Like many of you, I attend many dairy meetings and am fortunate to have the opportunity to speak at many of them. In my interactions with dairy farmers and other industry people at these meetings, I find there is not a good understanding of what is happening with demand for dairy products.

Covington calvin
Retired Dairy Co-op Executive

There are reports showing cheese, butter or fluid milk sales and the volume of dairy products exported. All of this is good and important information. In fact, I use some of this information in my presentations. However, just reporting sales or demand information for individual products or markets does not give us a clear, concise understanding of what is taking place in regard to demand for dairy products.

One of the challenges in reporting and understanding dairy demand is: Different dairy products contain different levels of milkfat and nonfat solids (lactose, protein and other nonfat solids). For example, butter is mostly milkfat while nonfat or skim milk powder is mostly nonfat solids.

Whole fluid milk contains more milkfat than reduced or low-fat milk, but reduced and low-fat milk contain more nonfat solids than whole milk.

Because of the variation in milkfat and nonfat solids among dairy products, it is difficult to get a complete picture of overall dairy demand just from looking at individual dairy product demand. Strong growth in one dairy product can skew our thinking about the actual growth in total dairy demand.


On the other hand, we all know farm milk contains both milkfat and nonfat solids. To fully understand if dairy demand is increasing, decreasing or staying the same, we need to know the demand for all of the solids in milk production.

What I find helpful in talking about dairy demand is expressing it on a total solids basis, milkfat plus nonfat or skim milk solids. For many years, the USDA’s Economic Research Service (ERS) has published, monthly data showing commercial disappearance (the USDA’s term for demand) for dairy products by milkfat and skim milk (nonfat) solids. The ERS data can easily be combined into total solids.

Plus, the ERS milk and skim solids data is separated into domestic and export disappearance, providing even more information about dairy demand.

Total solids provides better insight into the demand for all of the solids in milk, both in domestic and export markets. Plus, it helps us better understand the relationship of demand to milk prices. Let’s take a brief a look at what total solids is telling us about dairy demand.

During the past 10 years, demand measured by total solids has increased every year except 2009 (Figure 1).

U.S. annual total solids commercial disapperance worldwide

This provides us some explanation for the disastrous milk prices in 2009. Demand last year was higher than 2016 but only up 0.8 percent. Unfortunately, this was the lowest increase in demand since 2010. In the two previous years, 2015 and 2016, total solids demand was up 2.1 percent and 2.6 percent, respectively.
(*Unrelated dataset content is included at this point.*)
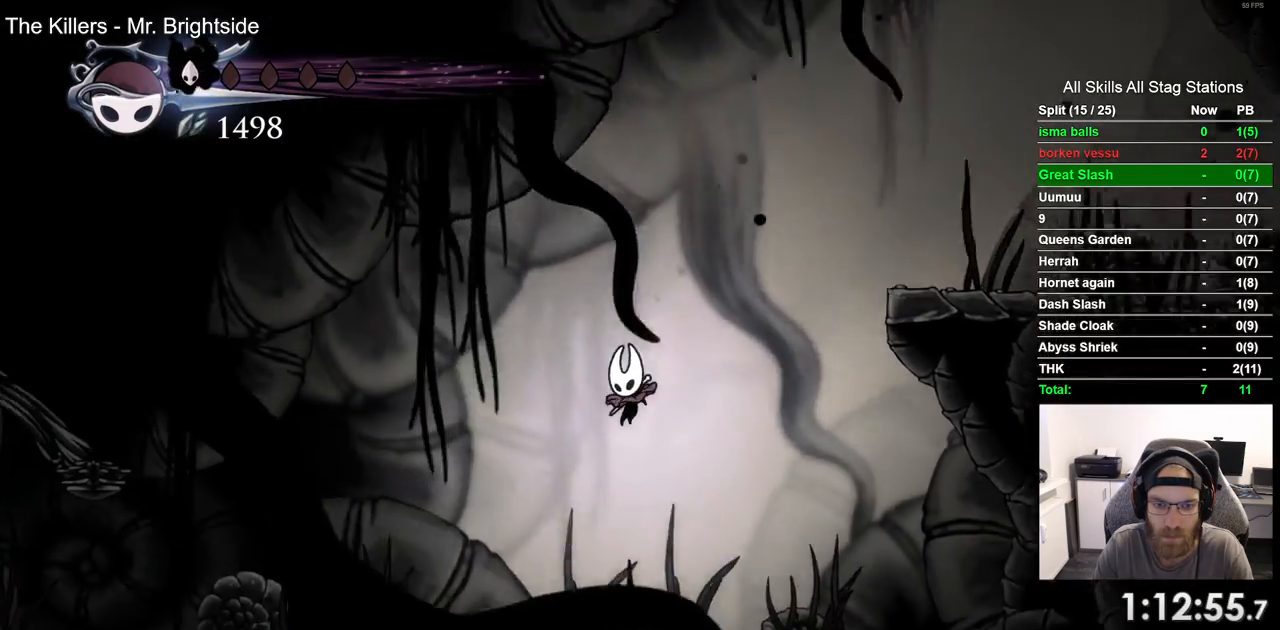
{"buttons": ["CROSS", "DPAD_LEFT"], "left_stick": "center", "right_stick": "center", "events": [[150, "R1", "up"], [150, "R2", "up"], [417, "CROSS", "down"]]}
Again, these changes in demand, over the past three years, provide some understanding into why milk prices have moved lower, and dairy product inventories are building. Our understanding expands even more when we consider the increase in milk production in 2017 of 1.8 percent was more than double the increase in demand of 0.8 percent.

Let’s drill down further into total solids to learn more about demand by looking separately at domestic and export demand. Domestic total solids demand is shown in Figure 2, and Figure 3 shows export demand.

U.S. Annual total solids domestic commercial disappearance

When looked at separately, we see more variability in demand than when combined. Thankfully, there are years when a decline in domestic demand is offset by an increase in exports and vice versa.

U.S. annual total solids commercial disappearnace throu exprotsExamining just domestic demand we see a nice jump from 2014 to 2015. However, domestic demand has remained relatively steady since then. Looking at individual product sales data shows 2015 was an exceptional year for dairy demand for most products.

Butter sales increased 2.2 percent, both American and other cheese were up 3.4 percent, and fluid milk sales had one of its lowest declines in many years. On the other hand, domestic demand was only up 0.1 percent in 2017, the lowest increase since 2013.

If total demand was up 0.8 percent in 2017, and domestic demand was up only 0.1 percent, it is obvious exports played a major role in demand. On a total solids basis, 2017 was a record year for U.S. dairy exports, with 3.985 billion pounds of total solids exported (Figure 3). This is slightly higher than the previous record of 3.916 billion pounds in 2014.

When it comes to exports, the U.S. primarily exports nonfat solids. In 2017, over 90 percent of total solids exported were nonfat solids. These nonfat solids were mainly in the form of nonfat and skim milk powder, lactose and whey products with some cheese. On a total solids basis, exports represented 14.3 percent of total solids demand in 2017. In 2009, it was only 8.4 percent (Figure 4).

Exports as percent of U.S. annual total solids disappearance

In summary, my own experience has convinced me dairy farmers and others in the industry better understand dairy demand when expressed on a total solids basis. Hopefully, this article will encourage you to follow demand on a total solids basis as well. It provides a clearer picture of overall demand for the nation’s milk production and the solids in that milk.  end mark

Calvin Covington is a retired dairy cooperative CEO and now does some farming, consulting, writing, and public speaking.